→ **EXERCISE PROMPT**: Please write out every record below exactly as it stands.

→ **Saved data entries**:

* * * * *

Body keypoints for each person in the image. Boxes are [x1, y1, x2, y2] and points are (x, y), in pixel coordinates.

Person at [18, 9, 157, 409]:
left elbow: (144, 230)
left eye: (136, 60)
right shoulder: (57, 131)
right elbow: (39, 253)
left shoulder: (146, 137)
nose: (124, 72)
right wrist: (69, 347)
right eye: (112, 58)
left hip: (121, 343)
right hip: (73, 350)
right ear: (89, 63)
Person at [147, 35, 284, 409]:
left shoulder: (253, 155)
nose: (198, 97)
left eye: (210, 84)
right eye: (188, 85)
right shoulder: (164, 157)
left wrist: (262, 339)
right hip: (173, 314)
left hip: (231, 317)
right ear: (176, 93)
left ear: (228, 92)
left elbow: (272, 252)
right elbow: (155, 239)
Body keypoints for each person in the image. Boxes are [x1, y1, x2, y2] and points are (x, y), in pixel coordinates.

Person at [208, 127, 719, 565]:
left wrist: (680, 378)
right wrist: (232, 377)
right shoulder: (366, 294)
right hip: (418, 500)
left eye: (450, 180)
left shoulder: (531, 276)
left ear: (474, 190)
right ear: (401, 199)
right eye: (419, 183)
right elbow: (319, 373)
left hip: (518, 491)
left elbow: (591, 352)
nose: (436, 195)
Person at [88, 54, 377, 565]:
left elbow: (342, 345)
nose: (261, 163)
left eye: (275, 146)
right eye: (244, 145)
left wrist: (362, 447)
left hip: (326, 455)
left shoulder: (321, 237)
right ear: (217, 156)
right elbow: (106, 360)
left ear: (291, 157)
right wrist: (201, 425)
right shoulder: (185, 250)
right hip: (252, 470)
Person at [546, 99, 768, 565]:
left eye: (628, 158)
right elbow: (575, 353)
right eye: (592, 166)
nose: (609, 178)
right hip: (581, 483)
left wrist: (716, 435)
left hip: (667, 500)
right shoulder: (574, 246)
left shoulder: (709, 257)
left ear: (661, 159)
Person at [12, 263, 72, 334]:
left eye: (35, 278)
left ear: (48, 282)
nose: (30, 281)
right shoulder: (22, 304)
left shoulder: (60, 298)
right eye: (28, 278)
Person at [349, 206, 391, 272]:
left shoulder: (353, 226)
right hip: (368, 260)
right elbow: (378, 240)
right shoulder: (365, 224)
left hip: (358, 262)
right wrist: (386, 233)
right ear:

* * * * *

→ **FINAL ANSWER**:
Body keypoints for each person in the image. Boxes are [x1, y1, x2, y2] and points are (x, y), in pixel coordinates.

Person at [18, 9, 157, 409]:
left elbow: (144, 230)
left eye: (136, 60)
right shoulder: (57, 131)
right elbow: (39, 253)
left shoulder: (146, 137)
nose: (124, 72)
right wrist: (69, 347)
right eye: (112, 58)
left hip: (121, 343)
right hip: (73, 350)
right ear: (89, 63)
Person at [147, 35, 284, 409]:
left shoulder: (253, 155)
nose: (198, 97)
left eye: (210, 84)
right eye: (188, 85)
right shoulder: (164, 157)
left wrist: (262, 339)
right hip: (173, 314)
left hip: (231, 317)
right ear: (176, 93)
left ear: (228, 92)
left elbow: (272, 252)
right elbow: (155, 239)
Body keypoints for each person in the image. Boxes are [x1, y1, x2, y2] and points are (x, y), in pixel coordinates.

Person at [208, 127, 719, 565]:
left wrist: (680, 378)
right wrist: (232, 377)
right shoulder: (366, 294)
right hip: (418, 500)
left eye: (450, 180)
left shoulder: (531, 276)
left ear: (474, 190)
right ear: (401, 199)
right eye: (419, 183)
right elbow: (319, 373)
left hip: (518, 491)
left elbow: (591, 352)
nose: (436, 195)
Person at [88, 54, 377, 565]:
left elbow: (342, 345)
nose: (261, 163)
left eye: (275, 146)
right eye: (244, 145)
left wrist: (362, 447)
left hip: (326, 455)
left shoulder: (321, 237)
right ear: (217, 156)
right elbow: (106, 360)
left ear: (291, 157)
right wrist: (201, 425)
right shoulder: (185, 250)
right hip: (252, 470)
Person at [546, 99, 768, 565]:
left eye: (628, 158)
right elbow: (575, 353)
right eye: (592, 166)
nose: (609, 178)
right hip: (581, 483)
left wrist: (716, 435)
left hip: (667, 500)
right shoulder: (574, 246)
left shoulder: (709, 257)
left ear: (661, 159)
Person at [12, 263, 72, 334]:
left eye: (35, 278)
left ear: (48, 282)
nose: (30, 281)
right shoulder: (22, 304)
left shoulder: (60, 298)
right eye: (28, 278)
Person at [349, 206, 391, 272]:
left shoulder: (353, 226)
right hip: (368, 260)
right elbow: (378, 240)
right shoulder: (365, 224)
left hip: (358, 262)
right wrist: (386, 233)
right ear:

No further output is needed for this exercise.